TEXTE DU DOCUMENT -
........

La concurrence fiscale est déjà fortement réprimée en Suisse
La discussion sur l'harmonisation fiscale va prendre un ton de plus en plus désagréable ces prochains mois.
Les institutions européennes quémandent un traitement identique aux sociétés européennes et suisses dans notre pays. Mais alors pourquoi les fonctionnaires de l'Union européenne qui jouissent de leur retraite en Suisse sont-ils exonérés d'impôts? C'est illogique, et c'est pourtant l'une des dispositions obtenues par Bruxelles dans le cadre des Bilatérales. Face à une Suisse prompte au compromis, l'Union européenne aurait tort de se priver, d'interpréter d'anciens traités, de menacer de rétorsions et de poursuivre une harmonisation plus avancée qu'on ne le croit.
Loin de nous l'idée de mettre la Suisse sur un piédestal, un modèle de compétitivité, d'ouverture et d'harmonie. La Suisse n'a jamais été aussi éloignée du statut de paradis fiscal, du moins dans une majorité de cantons. D'ailleurs, l'absence de relation de confiance entre citoyens et Etat ne se concentre pas sur l'Allemagne. L'économie au noir représente tout de même 8,2% du PIB suisse (1), même si nous évitons la situation dramatique de nos voisins du nord (14,7% d'économie au noir). Un désaveu source de fuite, de «vote avec les pieds» de citoyens qui préfèrent changer de pays, malgré tous les inconvénients associés à pareille décision. 29309 Allemands ont déménagé en Suisse l'an dernier. En partie à cause des impôts. Sur ce sujet éminemment important des relations entre citoyen et gouvernement, ils n'ont pas le droit de vote. Dans le monde, moins de 50% des pays démocratiques permettent à leurs citoyens de voter sur les impôts et les dépenses publiques.
Faut-il poursuivre l'harmonisation fiscale ou mettre en concurrence les Etats? L'alternative, c'est le cartel fiscal, et elle est bien pire: impossibilité de résister à l'appétit vorace de l'Etat, manque de comparaison des performances et des services de l'Etat, explique avec raison Christoph Schaltegger, responsable de la fiscalité auprès d'economiesuisse, lors d'une conférence de l'Institut libéral à Zurich. La Suisse n'est pourtant pas un pays où la concurrence fiscale ferait rage. A force de répéter cette idée fausse dans les médias, on finirait par y adhérer. D'ailleurs, une initiative socialiste se prépare sur ce thème: réduire la concurrence dite «abusive». Pourtant, 45% des recettes fiscales suisses ne sont pas soumises à la concurrence, démontre Christoph Schaltegger. Les mêmes milieux se plaignent d'une course à la baisse d'impôts. Là aussi, seul le refus de se plonger dans les statistiques peut nourrir pareille déclaration. La hausse des recettes fiscales et de la quote-part fiscale se poursuit inlassablement depuis des décennies pour les individus comme pour les entreprises. Une hausse nettement supérieure à celle de la croissance économique. Si la concurrence était si forte, la courbe n'aurait pas pris pareillement l'ascenseur.

........

ÉNONCÉ 1 - Recopiez à l'identique les lignes des entrées, de celle qui contient "collection date: 1942-07-26" jusqu'à celle qui contient "collection date: 1980-03-28", ces deux lignes comprises.

........

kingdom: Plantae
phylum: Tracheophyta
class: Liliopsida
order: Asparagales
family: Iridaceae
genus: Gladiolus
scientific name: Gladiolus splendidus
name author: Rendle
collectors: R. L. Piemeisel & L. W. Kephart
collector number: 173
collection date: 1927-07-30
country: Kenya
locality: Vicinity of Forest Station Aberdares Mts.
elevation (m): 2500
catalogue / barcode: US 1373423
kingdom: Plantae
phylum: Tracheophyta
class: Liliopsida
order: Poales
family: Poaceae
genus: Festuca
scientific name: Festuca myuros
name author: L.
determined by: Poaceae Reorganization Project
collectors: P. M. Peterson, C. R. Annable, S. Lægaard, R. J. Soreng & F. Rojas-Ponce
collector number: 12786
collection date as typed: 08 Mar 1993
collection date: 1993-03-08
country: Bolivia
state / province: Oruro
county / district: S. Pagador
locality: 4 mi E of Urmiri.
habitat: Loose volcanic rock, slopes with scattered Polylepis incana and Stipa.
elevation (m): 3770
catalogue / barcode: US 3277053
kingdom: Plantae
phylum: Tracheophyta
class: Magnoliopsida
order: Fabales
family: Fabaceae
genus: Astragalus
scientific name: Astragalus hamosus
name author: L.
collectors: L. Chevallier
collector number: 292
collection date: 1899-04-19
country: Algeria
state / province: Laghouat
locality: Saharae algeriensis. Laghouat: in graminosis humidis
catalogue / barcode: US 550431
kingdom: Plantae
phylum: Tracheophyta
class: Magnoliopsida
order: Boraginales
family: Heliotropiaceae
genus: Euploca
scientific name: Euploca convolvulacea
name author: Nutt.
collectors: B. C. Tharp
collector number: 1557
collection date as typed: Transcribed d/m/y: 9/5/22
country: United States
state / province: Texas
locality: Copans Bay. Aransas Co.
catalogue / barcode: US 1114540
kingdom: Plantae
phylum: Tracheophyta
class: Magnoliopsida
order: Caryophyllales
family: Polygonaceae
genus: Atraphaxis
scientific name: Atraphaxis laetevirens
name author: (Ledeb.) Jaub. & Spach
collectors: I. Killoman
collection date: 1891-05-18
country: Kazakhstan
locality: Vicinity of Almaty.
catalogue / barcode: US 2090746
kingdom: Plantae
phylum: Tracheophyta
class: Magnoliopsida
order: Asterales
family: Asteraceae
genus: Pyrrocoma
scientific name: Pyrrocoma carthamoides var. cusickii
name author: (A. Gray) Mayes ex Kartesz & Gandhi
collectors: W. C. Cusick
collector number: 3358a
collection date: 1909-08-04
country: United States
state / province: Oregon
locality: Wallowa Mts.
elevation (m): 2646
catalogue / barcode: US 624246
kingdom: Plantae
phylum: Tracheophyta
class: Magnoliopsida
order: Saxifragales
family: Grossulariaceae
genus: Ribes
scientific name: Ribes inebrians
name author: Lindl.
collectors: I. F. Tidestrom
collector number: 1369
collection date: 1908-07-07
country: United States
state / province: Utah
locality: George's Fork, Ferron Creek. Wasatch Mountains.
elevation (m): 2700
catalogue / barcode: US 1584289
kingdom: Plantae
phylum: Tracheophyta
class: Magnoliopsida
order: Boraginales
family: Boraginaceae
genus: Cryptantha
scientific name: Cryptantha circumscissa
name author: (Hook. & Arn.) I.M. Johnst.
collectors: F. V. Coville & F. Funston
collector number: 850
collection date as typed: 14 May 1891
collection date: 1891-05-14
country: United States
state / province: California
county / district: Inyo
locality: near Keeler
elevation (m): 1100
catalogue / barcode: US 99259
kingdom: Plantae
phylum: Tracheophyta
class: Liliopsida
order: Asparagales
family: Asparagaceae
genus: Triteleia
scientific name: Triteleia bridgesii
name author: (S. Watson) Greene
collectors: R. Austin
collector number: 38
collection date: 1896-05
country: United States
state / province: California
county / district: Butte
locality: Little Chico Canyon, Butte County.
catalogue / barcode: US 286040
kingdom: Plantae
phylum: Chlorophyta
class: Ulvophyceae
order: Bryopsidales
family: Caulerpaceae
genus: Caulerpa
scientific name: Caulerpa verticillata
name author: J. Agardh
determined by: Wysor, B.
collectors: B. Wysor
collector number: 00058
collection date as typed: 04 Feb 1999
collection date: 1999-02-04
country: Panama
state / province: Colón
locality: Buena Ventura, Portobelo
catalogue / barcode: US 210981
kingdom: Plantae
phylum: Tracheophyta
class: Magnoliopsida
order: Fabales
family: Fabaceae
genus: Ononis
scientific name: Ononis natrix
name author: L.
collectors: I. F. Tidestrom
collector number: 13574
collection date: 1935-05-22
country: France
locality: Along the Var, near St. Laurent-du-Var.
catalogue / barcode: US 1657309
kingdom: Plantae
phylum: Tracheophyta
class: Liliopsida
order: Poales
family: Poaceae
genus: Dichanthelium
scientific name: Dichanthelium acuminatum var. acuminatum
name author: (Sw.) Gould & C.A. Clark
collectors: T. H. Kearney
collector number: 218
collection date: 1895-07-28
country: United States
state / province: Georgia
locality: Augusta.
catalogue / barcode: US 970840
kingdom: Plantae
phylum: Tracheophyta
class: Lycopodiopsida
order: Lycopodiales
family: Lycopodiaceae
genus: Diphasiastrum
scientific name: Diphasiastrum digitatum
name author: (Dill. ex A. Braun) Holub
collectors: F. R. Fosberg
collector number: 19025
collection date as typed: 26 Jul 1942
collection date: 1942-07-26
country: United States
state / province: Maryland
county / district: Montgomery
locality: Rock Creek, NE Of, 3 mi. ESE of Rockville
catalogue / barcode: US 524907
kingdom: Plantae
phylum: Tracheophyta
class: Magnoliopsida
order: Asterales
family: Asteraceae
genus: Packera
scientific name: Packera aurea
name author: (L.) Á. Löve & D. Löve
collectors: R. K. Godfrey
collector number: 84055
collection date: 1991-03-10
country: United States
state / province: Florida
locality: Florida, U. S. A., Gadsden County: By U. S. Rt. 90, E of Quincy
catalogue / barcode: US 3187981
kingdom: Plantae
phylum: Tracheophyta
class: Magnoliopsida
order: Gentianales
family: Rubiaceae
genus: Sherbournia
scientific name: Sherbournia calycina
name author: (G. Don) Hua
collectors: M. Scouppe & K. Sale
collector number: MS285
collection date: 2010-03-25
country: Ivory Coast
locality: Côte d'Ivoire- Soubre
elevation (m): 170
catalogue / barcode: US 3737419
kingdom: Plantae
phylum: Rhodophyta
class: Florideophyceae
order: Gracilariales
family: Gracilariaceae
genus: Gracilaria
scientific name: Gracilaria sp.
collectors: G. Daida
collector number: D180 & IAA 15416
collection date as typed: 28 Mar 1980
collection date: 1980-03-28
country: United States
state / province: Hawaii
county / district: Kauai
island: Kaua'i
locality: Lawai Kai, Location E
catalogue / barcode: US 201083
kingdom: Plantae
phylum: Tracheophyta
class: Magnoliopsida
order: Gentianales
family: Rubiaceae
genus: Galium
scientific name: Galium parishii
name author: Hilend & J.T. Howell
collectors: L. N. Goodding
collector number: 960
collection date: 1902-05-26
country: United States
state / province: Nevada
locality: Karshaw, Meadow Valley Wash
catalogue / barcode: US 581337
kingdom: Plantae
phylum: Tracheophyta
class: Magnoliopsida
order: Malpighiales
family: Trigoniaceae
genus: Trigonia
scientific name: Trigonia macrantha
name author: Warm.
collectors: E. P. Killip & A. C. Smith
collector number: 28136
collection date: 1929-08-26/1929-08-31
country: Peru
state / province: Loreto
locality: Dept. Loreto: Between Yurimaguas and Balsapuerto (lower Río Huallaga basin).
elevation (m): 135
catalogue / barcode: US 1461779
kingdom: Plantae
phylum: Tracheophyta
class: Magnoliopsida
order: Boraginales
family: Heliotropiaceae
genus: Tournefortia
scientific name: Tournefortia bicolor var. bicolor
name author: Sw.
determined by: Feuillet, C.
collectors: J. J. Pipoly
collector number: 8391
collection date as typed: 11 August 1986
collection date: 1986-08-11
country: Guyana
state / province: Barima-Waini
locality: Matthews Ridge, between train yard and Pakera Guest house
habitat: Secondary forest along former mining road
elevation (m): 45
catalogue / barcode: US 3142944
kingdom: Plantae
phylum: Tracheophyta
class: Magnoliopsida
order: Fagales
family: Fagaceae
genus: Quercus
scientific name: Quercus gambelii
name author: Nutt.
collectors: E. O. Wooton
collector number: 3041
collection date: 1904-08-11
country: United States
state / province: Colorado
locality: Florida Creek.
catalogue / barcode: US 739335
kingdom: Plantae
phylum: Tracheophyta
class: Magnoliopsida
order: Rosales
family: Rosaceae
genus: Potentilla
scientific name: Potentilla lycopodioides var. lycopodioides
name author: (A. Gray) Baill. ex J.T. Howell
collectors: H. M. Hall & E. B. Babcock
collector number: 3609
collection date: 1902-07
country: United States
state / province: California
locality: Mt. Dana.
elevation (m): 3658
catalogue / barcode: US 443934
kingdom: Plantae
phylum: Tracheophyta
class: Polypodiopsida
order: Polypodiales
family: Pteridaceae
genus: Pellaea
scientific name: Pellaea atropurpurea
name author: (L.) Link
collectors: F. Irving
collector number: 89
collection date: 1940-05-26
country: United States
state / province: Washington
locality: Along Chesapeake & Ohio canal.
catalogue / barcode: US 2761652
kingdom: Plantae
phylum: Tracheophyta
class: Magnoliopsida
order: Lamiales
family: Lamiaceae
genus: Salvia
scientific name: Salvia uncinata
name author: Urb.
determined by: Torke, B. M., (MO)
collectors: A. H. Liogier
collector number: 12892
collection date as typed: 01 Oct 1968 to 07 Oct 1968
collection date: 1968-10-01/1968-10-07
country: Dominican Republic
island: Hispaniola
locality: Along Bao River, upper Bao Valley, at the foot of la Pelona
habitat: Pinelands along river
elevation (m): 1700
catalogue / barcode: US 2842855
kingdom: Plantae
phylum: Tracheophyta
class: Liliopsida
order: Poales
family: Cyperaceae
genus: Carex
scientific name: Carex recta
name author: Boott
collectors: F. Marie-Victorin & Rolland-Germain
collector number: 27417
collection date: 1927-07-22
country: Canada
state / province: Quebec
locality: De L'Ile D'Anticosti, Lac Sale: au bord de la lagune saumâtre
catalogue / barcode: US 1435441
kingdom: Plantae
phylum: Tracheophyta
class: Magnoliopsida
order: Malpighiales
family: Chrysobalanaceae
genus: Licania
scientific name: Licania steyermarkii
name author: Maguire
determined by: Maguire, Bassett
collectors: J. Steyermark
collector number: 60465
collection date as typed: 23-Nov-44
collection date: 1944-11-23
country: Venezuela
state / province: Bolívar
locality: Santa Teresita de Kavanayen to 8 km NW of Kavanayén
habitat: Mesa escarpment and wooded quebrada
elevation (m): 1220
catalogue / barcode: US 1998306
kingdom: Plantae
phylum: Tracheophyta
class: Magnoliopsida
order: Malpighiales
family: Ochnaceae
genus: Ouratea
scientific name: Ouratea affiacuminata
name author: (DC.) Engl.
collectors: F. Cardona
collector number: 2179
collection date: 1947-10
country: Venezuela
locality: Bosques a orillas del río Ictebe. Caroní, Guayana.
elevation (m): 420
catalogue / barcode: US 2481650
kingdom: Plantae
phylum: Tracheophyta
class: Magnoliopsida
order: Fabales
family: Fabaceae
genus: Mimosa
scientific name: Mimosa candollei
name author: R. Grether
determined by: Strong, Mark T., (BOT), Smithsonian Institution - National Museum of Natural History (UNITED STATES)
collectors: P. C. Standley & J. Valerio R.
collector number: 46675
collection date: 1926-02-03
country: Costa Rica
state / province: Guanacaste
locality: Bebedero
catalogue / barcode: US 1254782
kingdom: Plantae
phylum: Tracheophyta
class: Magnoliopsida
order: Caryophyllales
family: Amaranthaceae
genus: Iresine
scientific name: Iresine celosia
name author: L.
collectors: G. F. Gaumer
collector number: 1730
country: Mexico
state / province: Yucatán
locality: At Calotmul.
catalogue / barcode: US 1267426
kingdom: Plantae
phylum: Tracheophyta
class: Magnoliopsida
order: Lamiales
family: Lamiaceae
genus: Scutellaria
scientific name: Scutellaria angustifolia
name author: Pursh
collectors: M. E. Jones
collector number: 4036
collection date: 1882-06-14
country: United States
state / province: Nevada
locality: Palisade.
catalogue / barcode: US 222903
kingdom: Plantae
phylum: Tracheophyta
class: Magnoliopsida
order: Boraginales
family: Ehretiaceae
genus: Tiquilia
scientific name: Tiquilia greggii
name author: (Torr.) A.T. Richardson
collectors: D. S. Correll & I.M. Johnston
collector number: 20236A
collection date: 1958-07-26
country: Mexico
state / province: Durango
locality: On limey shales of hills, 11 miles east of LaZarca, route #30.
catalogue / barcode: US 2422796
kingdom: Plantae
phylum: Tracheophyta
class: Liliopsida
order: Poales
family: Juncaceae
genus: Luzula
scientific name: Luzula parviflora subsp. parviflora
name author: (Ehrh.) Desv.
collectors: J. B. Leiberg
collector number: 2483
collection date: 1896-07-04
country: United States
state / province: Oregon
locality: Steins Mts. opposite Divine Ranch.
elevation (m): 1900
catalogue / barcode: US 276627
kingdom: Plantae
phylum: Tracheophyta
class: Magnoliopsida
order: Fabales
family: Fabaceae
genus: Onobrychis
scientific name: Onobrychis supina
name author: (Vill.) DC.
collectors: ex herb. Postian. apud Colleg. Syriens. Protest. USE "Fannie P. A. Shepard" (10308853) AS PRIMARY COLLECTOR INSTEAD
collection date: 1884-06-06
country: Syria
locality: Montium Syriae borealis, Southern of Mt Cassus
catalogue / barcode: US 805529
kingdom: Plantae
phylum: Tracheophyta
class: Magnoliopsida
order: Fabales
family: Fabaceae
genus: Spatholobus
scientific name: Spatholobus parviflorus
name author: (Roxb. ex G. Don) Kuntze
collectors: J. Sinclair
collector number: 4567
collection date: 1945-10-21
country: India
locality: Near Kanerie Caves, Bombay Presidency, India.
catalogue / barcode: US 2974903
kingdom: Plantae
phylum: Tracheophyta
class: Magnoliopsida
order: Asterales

........

ÉNONCÉ 2 - Relevez tous les pourcentages cités dans le texte sur la concurrence fiscale en Suisse.

RÉSULTAT ATTENDU 1 -
collection date: 1942-07-26
country: United States
state / province: Maryland
county / district: Montgomery
locality: Rock Creek, NE Of, 3 mi. ESE of Rockville
catalogue / barcode: US 524907
kingdom: Plantae
phylum: Tracheophyta
class: Magnoliopsida
order: Asterales
family: Asteraceae
genus: Packera
scientific name: Packera aurea
name author: (L.) Á. Löve & D. Löve
collectors: R. K. Godfrey
collector number: 84055
collection date: 1991-03-10
country: United States
state / province: Florida
locality: Florida, U. S. A., Gadsden County: By U. S. Rt. 90, E of Quincy
catalogue / barcode: US 3187981
kingdom: Plantae
phylum: Tracheophyta
class: Magnoliopsida
order: Gentianales
family: Rubiaceae
genus: Sherbournia
scientific name: Sherbournia calycina
name author: (G. Don) Hua
collectors: M. Scouppe & K. Sale
collector number: MS285
collection date: 2010-03-25
country: Ivory Coast
locality: Côte d'Ivoire- Soubre
elevation (m): 170
catalogue / barcode: US 3737419
kingdom: Plantae
phylum: Rhodophyta
class: Florideophyceae
order: Gracilariales
family: Gracilariaceae
genus: Gracilaria
scientific name: Gracilaria sp.
collectors: G. Daida
collector number: D180 & IAA 15416
collection date as typed: 28 Mar 1980
collection date: 1980-03-28

RÉSULTAT ATTENDU 2 -
8,2%
14,7%
50%
45%